In the second place, Darwin applied the evolution-idea to particular problems, such as the descent of man, and showed what a powerful organon it is, introducing order into masses of uncorrelated facts, interpreting enigmas both of structure and function, both bodily and mental, and, best of all, stimulating and guiding further investigation. But here again it cannot be claimed that Darwin was original. The problem of the descent or ascent of man, and other particular cases of evolution, had attracted not a few naturalists before Darwin's day, though no one ) had come near him in precision and thoroughness of inquiry.

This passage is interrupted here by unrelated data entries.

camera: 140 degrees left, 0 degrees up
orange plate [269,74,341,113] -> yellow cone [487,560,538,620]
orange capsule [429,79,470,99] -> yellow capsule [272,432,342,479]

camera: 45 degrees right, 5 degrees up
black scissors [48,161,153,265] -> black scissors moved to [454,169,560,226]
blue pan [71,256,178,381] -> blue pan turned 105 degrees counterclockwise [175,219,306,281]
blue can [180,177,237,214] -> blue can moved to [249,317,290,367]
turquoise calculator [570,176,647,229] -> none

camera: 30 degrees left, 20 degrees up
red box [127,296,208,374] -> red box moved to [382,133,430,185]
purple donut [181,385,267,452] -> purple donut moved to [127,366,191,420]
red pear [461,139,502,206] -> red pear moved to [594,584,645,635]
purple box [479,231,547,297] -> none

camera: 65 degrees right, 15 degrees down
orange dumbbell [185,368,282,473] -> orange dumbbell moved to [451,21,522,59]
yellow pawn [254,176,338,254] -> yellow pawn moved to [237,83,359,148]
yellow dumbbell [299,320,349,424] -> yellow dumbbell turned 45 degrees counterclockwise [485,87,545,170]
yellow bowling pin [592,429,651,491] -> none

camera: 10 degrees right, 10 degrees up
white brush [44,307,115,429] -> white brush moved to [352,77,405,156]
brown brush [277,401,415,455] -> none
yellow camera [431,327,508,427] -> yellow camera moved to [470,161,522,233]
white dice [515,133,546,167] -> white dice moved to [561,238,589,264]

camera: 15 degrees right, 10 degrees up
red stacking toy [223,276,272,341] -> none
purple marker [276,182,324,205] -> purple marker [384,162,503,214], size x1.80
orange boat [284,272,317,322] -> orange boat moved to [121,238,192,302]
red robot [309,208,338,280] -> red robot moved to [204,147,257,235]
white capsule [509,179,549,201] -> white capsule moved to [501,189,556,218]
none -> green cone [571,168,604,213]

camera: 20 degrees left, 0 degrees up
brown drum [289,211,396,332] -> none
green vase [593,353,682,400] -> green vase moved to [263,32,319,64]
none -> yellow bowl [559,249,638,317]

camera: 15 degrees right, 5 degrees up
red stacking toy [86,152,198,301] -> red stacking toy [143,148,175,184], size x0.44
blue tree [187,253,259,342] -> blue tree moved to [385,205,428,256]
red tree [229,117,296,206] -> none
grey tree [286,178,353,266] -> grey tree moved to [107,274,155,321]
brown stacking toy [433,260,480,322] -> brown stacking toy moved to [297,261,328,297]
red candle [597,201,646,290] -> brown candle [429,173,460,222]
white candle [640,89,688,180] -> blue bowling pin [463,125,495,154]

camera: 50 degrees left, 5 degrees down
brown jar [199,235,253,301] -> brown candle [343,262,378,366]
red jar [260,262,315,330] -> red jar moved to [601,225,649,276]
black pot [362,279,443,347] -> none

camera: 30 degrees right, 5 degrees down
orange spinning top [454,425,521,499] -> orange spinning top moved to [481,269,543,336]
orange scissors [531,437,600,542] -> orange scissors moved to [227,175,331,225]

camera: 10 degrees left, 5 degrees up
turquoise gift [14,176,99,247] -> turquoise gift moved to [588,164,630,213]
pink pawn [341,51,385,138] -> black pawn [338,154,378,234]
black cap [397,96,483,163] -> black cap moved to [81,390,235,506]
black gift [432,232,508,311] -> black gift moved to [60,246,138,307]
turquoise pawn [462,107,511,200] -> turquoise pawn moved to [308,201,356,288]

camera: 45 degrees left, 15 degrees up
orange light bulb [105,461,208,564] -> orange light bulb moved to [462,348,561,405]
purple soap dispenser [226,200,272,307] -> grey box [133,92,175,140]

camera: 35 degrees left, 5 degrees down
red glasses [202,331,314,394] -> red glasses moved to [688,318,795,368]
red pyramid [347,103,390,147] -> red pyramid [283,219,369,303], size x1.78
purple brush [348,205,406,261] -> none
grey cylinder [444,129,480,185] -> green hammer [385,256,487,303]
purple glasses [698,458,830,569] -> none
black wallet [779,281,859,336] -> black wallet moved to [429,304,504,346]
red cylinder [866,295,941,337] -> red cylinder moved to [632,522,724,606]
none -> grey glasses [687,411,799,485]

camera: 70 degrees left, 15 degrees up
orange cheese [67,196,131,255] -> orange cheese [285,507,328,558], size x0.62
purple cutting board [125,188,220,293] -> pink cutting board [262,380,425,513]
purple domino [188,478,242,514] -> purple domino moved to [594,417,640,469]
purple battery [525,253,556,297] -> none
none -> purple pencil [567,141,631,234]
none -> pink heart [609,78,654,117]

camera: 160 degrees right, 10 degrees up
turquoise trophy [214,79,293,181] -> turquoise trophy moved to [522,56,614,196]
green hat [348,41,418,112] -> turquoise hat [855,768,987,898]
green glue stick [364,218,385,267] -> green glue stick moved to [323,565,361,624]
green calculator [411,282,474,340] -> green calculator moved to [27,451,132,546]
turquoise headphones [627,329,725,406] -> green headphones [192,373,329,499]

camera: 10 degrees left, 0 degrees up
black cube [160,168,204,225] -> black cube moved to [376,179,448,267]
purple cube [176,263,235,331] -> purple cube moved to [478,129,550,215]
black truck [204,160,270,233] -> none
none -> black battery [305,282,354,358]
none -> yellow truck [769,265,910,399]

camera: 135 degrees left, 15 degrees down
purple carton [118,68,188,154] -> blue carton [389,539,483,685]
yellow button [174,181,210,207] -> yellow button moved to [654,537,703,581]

In the third place, Darwin contributed largely to a knowledge of the factors in the evolution-process, especially by his analysis of what occurs in the case of domestic animals and cultivated plants, and by his elaboration of the theory of Natural Selection, which Alfred Russel Wallace independently stated at the same time, and of which there had been a few previous suggestions of a more or less vague description. It was here that Darwin's originality was greatest, for he revealed to naturalists the many different forms--often very subtle--which natural selection takes, and with the insight of a disciplined scientific imagination he realised what a mighty engine of progress it has been and is.
As an epoch-marking contribution, not only to Aetiology but to Natural History in the widest sense, we rank the picture which Darwin gave to the world of the web of life, that is to say, of the inter-relations and linkages in Nature. For the Biology of the individual--if that be not a contradiction in terms--no idea is more fundamental than that of the correlation of organs, but Darwin's most characteristic contribution was not less fundamental,--it was the idea of the correlation of organisms. This, again, was not novel; we find it in the works of naturalist like Christian Conrad Sprengel, Gilbert White, and Alexander von Humboldt, but the realisation of its full import was distinctively Darwinian.